Os alunos também podem aprender codificação em Python em um módulo mais avançado. No Minecraft, eles começam com uma linguagem visual e, depois, o que eles montaram pode ser visto na linguagem de programação Python. O empreendedor fala de seu objetivo:
“O mais importante, a quem quer que seja, é compreender a tecnologia e utilizá-la para a resolução de problemas, independente de ser um programador ou não”
O projeto de vendas da MakePi vai começar nos Estados Unidos. Segundo César, essa decisão foi tomada basicamente pelo maior tamanho do mercado e porque a cultura de startups de tecnologia que lidam com hardware é bem mais desenvolvida naquele país.
INOVAÇÃO BRASILEIRA, MERCADO NOS EUA
Esse caminho começou na CES 2018, uma das maiores feiras de tecnologia do mundo e que aconteceu entre os dias 9 e 12 de janeiro, em Las Vegas. A MakePi foi uma expositoras. A ideia, em seguida, é fazer uma campanha de financiamento coletivo com divulgação centrada nos EUA. “Será um crowdfunding para financiar o primeiro lote de produção, a ser entregue para quem apoiar. Temos uma meta de produzir de 500 a mil unidades, em torno de 100 mil dólares”, diz o empreendedor.
O MakePad vai custar 269 dólares (ou 864 reais) e César diz que pessoas do Brasil e outros países também poderão fazer a pré-ordem. “Ele também será vendido diretamente no Brasil, mas ainda está no processo para adaptação de normas brasileiras, como no Inmetro”, diz. Obviamente, será disponibilizado para alunos da Happy Code.
O QUE SE APRENDE VENDENDO LÁ FORA
A participação na CES, conta, foi importante não só para fazer contatos e para estudar como é a distribuição no varejo americano. Ele diz que as conversas que teve com consumidores também lhe ensinaram muito. Percebeu, por exemplo, que em última análise são os pais que vão comprar e aprovar também o MakePad. Então é como se ele precisasse vender para dois públicos.
“É uma comunicação diferente, não só para falar da importância educacional”, diz.

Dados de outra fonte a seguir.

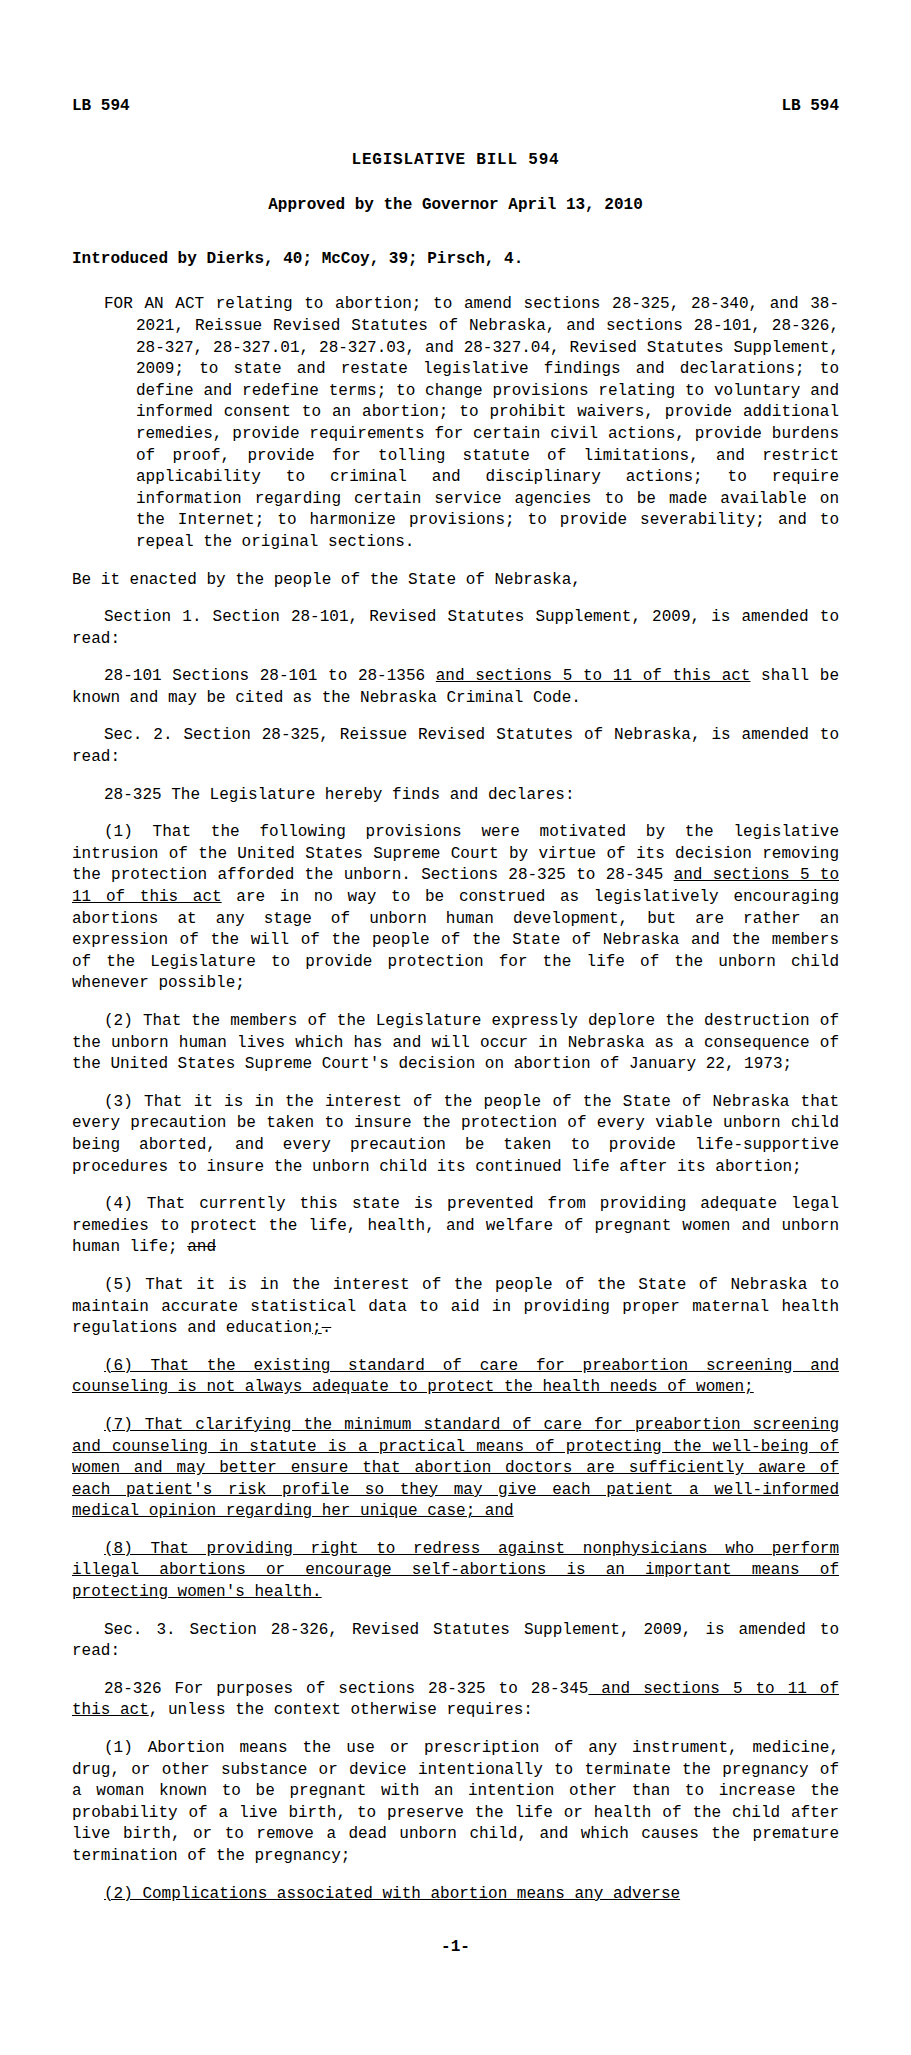LB 594 LB 594
LEGISLATIVE BILL 594
Approved by the Governor April 13, 2010
Introduced by Dierks, 40; McCoy, 39; Pirsch, 4.
FOR AN ACT relating to abortion; to amend sections 28-325, 28-340, and 38-2021, Reissue Revised Statutes of Nebraska, and sections 28-101, 28-326, 28-327, 28-327.01, 28-327.03, and 28-327.04, Revised Statutes Supplement, 2009; to state and restate legislative findings and declarations; to define and redefine terms; to change provisions relating to voluntary and informed consent to an abortion; to prohibit waivers, provide additional remedies, provide requirements for certain civil actions, provide burdens of proof, provide for tolling statute of limitations, and restrict applicability to criminal and disciplinary actions; to require information regarding certain service agencies to be made available on the Internet; to harmonize provisions; to provide severability; and to repeal the original sections.
Be it enacted by the people of the State of Nebraska,
Section 1. Section 28-101, Revised Statutes Supplement, 2009, is amended to read:
28-101 Sections 28-101 to 28-1356 and sections 5 to 11 of this act shall be known and may be cited as the Nebraska Criminal Code.
Sec. 2. Section 28-325, Reissue Revised Statutes of Nebraska, is amended to read:
28-325 The Legislature hereby finds and declares:
(1) That the following provisions were motivated by the legislative intrusion of the United States Supreme Court by virtue of its decision removing the protection afforded the unborn. Sections 28-325 to 28-345 and sections 5 to 11 of this act are in no way to be construed as legislatively encouraging abortions at any stage of unborn human development, but are rather an expression of the will of the people of the State of Nebraska and the members of the Legislature to provide protection for the life of the unborn child whenever possible;
(2) That the members of the Legislature expressly deplore the destruction of the unborn human lives which has and will occur in Nebraska as a consequence of the United States Supreme Court's decision on abortion of January 22, 1973;
(3) That it is in the interest of the people of the State of Nebraska that every precaution be taken to insure the protection of every viable unborn child being aborted, and every precaution be taken to provide life-supportive procedures to insure the unborn child its continued life after its abortion;
(4) That currently this state is prevented from providing adequate legal remedies to protect the life, health, and welfare of pregnant women and unborn human life; and
(5) That it is in the interest of the people of the State of Nebraska to maintain accurate statistical data to aid in providing proper maternal health regulations and education;.
(6) That the existing standard of care for preabortion screening and counseling is not always adequate to protect the health needs of women;
(7) That clarifying the minimum standard of care for preabortion screening and counseling in statute is a practical means of protecting the well-being of women and may better ensure that abortion doctors are sufficiently aware of each patient's risk profile so they may give each patient a well-informed medical opinion regarding her unique case; and
(8) That providing right to redress against nonphysicians who perform illegal abortions or encourage self-abortions is an important means of protecting women's health.
Sec. 3. Section 28-326, Revised Statutes Supplement, 2009, is amended to read:
28-326 For purposes of sections 28-325 to 28-345 and sections 5 to 11 of this act, unless the context otherwise requires:
(1) Abortion means the use or prescription of any instrument, medicine, drug, or other substance or device intentionally to terminate the pregnancy of a woman known to be pregnant with an intention other than to increase the probability of a live birth, to preserve the life or health of the child after live birth, or to remove a dead unborn child, and which causes the premature termination of the pregnancy;
(2) Complications associated with abortion means any adverse
-1-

Ele conta que, na feira, uma mãe conversou com ele no primeiro dia, ele explicou todo o conceito, mas ela disse duvidar que sua filha de sete anos fosse gostar de algo que requer paciência para ser montado algo. “Eu disse para ela que mesmo já estando habituada a um tablet ou smartphone, ela ficaria curiosa por poder ela mesma construir e aprender a programar seu próprio computador. A mãe voltou à feira, no dia seguinte, e disse que a filha queria um Makepad de presente”, conta. É assim, montando pedacinho por pedacinho, que César vai construindo seu negócio.